Vários alunos de faculdades historicamente negras receberam uma mensagem com tom semelhante, mas com redação diferente. Robert Greene II, professor assistente de história na Universidade Claflin, na Carolina do Sul, disse acreditar que não só o momento desta mensagem em massa é intencional, mas também o foco nos jovens estudantes negros.
“É uma forma de dizer, especialmente aos estudantes universitários negros, que este é o mundo em que vivem agora, que este tipo de intimidação racial está a tornar-se novamente a norma na sociedade americana e na política americana”, disse Greene.
Como eles fizeram isso?
Os responsáveis pelo envio das mensagens aproveitaram uma indústria de mensagens em massa projetada para ajudar profissionais de marketing sérios a alcançar as pessoas em seus telefones.
“Este é agora o principal meio de comunicação para a maioria dos americanos”, disse Cori Faklaris, professor assistente de software e serviços de informação na Universidade da Carolina do Norte, em Charlotte. “As pessoas que precisam anunciar ou comercializar serviços vão onde estão.
“Infelizmente, os golpistas e os odiadores também estão seguindo o exemplo.”
Faklaris disse que os perpetradores provavelmente se aproveitaram de coleções de informações pessoais que podem ser adquiridas de forma relativamente barata em alguns cantos da Internet. Quando combinados com outros dados, como onde as pessoas moram ou compras anteriores, Faklaris diz que pode ser fácil usar algoritmos de aprendizado de máquina para inferir informações demográficas.
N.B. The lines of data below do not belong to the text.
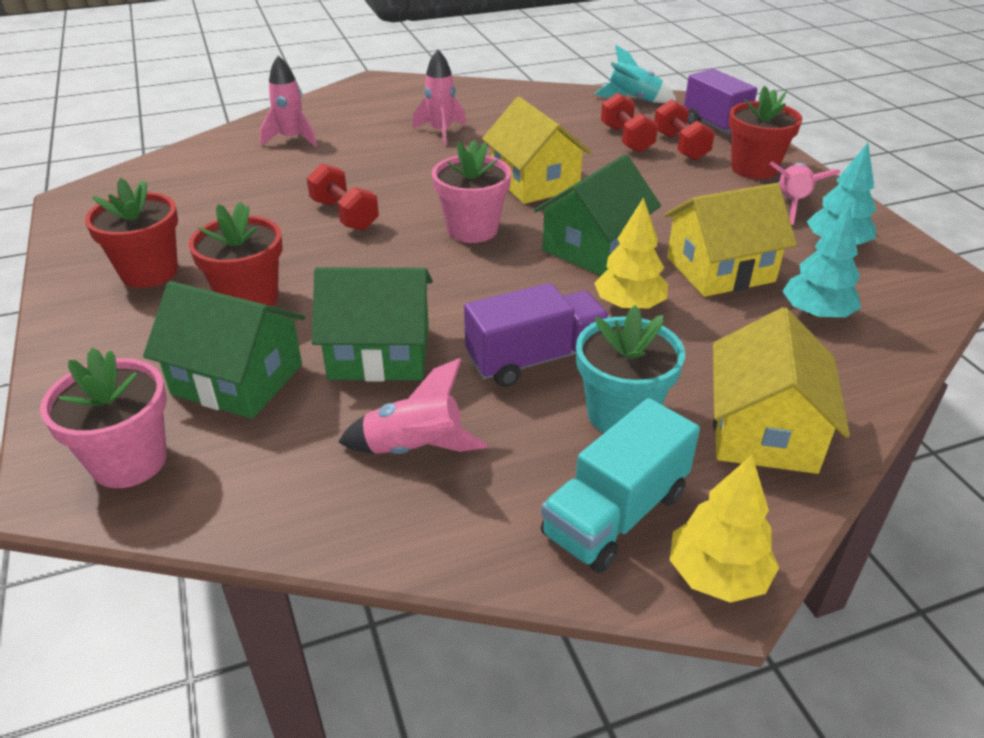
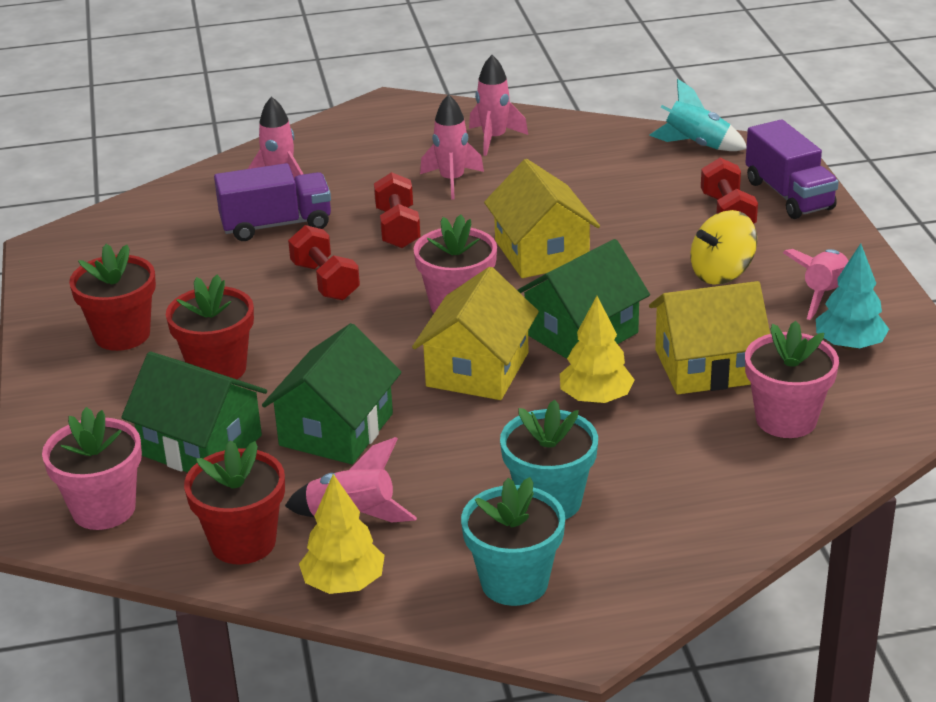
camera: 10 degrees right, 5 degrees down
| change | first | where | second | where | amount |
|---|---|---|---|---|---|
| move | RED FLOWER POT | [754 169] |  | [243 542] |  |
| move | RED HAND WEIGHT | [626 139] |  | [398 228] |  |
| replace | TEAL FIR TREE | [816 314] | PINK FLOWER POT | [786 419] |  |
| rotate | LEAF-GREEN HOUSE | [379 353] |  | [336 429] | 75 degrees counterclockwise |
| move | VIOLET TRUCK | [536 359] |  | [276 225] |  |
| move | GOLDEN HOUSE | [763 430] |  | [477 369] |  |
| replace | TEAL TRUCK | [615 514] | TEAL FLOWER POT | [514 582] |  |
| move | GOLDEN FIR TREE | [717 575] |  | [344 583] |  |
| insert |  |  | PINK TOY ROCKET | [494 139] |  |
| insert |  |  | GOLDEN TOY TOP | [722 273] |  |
“Tudo isso significa que pode ser mais fácil do que a maioria das pessoas imagina adivinhar com precisão a raça ou etnia da pessoa associada a esse número de telefone”, disse ela.
Ao contrário do e-mail ou das redes sociais, os EUA regulamentam as mensagens de texto como um utilitário e tentam permanecer neutros quando se trata de conteúdo partilhado através de mensagens de texto. Como resultado, existem poucos filtros que poderiam ter bloqueado a enxurrada de mensagens racistas desta semana, disse Faklaris. Não existe um sistema universal nos EUA para sinalizar textos como suspeitos ou indesejados antes de serem visualizados, disse ela.
Mas depois de uma explosão de fraudes por mensagens de texto que aumentaram durante a pandemia, Faklaris disse que as autoridades policiais desenvolveram melhores ferramentas de investigação e que deveria ser “relativamente fácil para as autoridades rastrear este ataque específico”.